Search code examples
c#coreclr

Why most of the data structures in generic collections use array despite of Large Object Heap fragmentation?


I could see that CoreCLR and CoreFx implicitly use array for most of the generic collections. what is the main driving factor to go with arrays and how it handles any side effects of LOH fragmentation.


Solution

  • What other then arrays should collections be?

    More importnatly, what other then arrays could collections be?

    In use collection boils down to "arrays - and stuff we wrap around arrays, for ease of use.":

    • The pure thing (arrays), wich do offer some conveniences like bounds checks in C#/.NET
    • Self growing arrays (Lists)
    • Two synchronized arrays that allow the mapping of any any input to any element (Dictionaries key/value pair)
    • Three synchornized array: Key, Value and a Hashvalue to quickly identify not-matching keys (HastTable).

    Below the hood - regardless of how hard .NET makes it to use pointers - it all boils down to some code doing C/C++ style pointer arythmethic to get the next element.

    Edit 1: As I learned in another place, .NET Dictionaries are actually implemented as HashLists. The HashList class is just the pre-generics version. Object has a GetHashCode function with sensible default behavior wich can be used, but also fully overwritten.
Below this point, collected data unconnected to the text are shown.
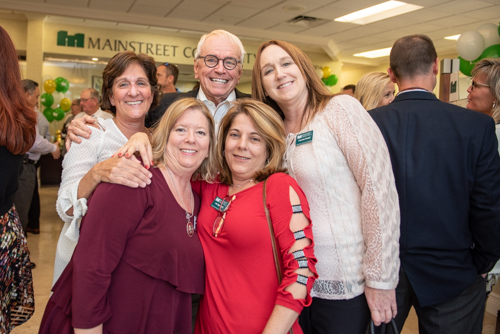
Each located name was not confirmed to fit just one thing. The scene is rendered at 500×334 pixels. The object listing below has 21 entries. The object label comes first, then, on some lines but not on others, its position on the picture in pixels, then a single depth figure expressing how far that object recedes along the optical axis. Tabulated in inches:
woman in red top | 55.6
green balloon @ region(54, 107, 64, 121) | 359.3
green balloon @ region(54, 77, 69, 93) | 363.3
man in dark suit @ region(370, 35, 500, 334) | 66.2
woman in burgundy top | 52.5
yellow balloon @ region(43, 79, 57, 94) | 351.9
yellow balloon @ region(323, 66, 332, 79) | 460.8
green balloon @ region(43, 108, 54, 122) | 354.9
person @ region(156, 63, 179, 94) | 189.6
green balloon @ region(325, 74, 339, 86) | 457.7
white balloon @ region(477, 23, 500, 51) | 199.3
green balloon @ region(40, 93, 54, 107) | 349.7
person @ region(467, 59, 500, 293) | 99.4
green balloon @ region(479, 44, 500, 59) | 191.9
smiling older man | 83.8
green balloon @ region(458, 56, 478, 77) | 209.2
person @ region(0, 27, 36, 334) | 67.9
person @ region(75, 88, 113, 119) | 249.6
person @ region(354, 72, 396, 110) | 129.3
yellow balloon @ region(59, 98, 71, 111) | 376.8
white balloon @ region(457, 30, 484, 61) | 198.4
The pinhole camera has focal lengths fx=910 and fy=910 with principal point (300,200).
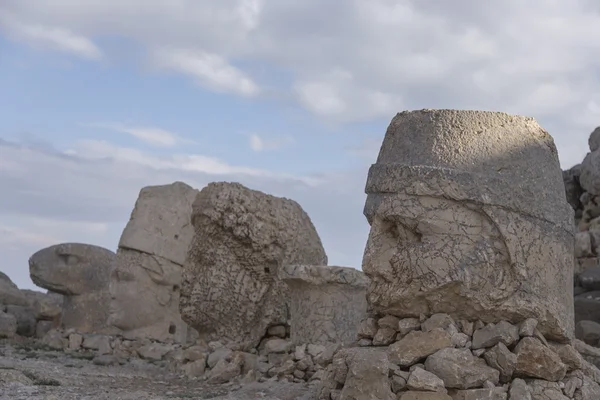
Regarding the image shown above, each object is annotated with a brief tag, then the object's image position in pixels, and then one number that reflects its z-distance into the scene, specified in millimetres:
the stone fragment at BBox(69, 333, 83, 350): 12531
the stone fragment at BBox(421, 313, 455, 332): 5738
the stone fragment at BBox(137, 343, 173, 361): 11391
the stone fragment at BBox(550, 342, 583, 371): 5797
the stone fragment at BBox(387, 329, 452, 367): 5605
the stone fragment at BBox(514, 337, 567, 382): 5555
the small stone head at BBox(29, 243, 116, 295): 13867
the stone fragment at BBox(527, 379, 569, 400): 5512
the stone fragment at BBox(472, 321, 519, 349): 5633
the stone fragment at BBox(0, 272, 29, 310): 15611
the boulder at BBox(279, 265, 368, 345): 8602
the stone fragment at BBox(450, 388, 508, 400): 5410
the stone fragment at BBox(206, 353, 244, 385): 8266
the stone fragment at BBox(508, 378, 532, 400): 5434
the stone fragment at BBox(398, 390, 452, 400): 5406
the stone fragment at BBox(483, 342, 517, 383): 5516
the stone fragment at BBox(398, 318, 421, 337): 5864
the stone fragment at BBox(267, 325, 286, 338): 9992
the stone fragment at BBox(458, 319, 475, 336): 5766
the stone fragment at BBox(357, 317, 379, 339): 6078
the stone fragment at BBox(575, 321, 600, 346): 10516
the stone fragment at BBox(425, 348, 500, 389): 5453
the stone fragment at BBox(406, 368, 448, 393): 5418
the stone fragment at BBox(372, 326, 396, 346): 5961
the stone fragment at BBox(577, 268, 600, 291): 13820
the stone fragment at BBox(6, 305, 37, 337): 14461
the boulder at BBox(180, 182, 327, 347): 9758
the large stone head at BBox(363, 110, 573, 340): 5688
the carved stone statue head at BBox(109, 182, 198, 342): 12227
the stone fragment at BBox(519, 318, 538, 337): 5641
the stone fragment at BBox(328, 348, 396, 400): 5461
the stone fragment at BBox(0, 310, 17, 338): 13328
    Fragmentation wise the "best" would be a array of references. It can be as small as the reference width (a Pointer or slightly bigger) and the GC can move around the instances to defragment memory. Of course then you get the slight overhead of accessing references rather the just counting/mathing up a pointer, so as usualy it is a memory vs speed tradeoff. However this might go into Speed Rant Territory of detail.

    Edit 2: As Markus Appel pointed out in the comments, there is something even better for fragmentation avoidance: Linked lists. Even that single array of references - if you just make it big enough - will take quite some memory in one indivisible chunk. So it might run into object size limits or array indexer limits. A linked list will do neither. But as a result the performance is around a disk that was never defragmented.

    Generics is just a convience to have typesafety in collections/other places. It avoids you having to use the dreaded Object as type, wich ruins all compile-time typesafety. Afaik they add nothing else to this situation. List<string> works the same as a StringList would.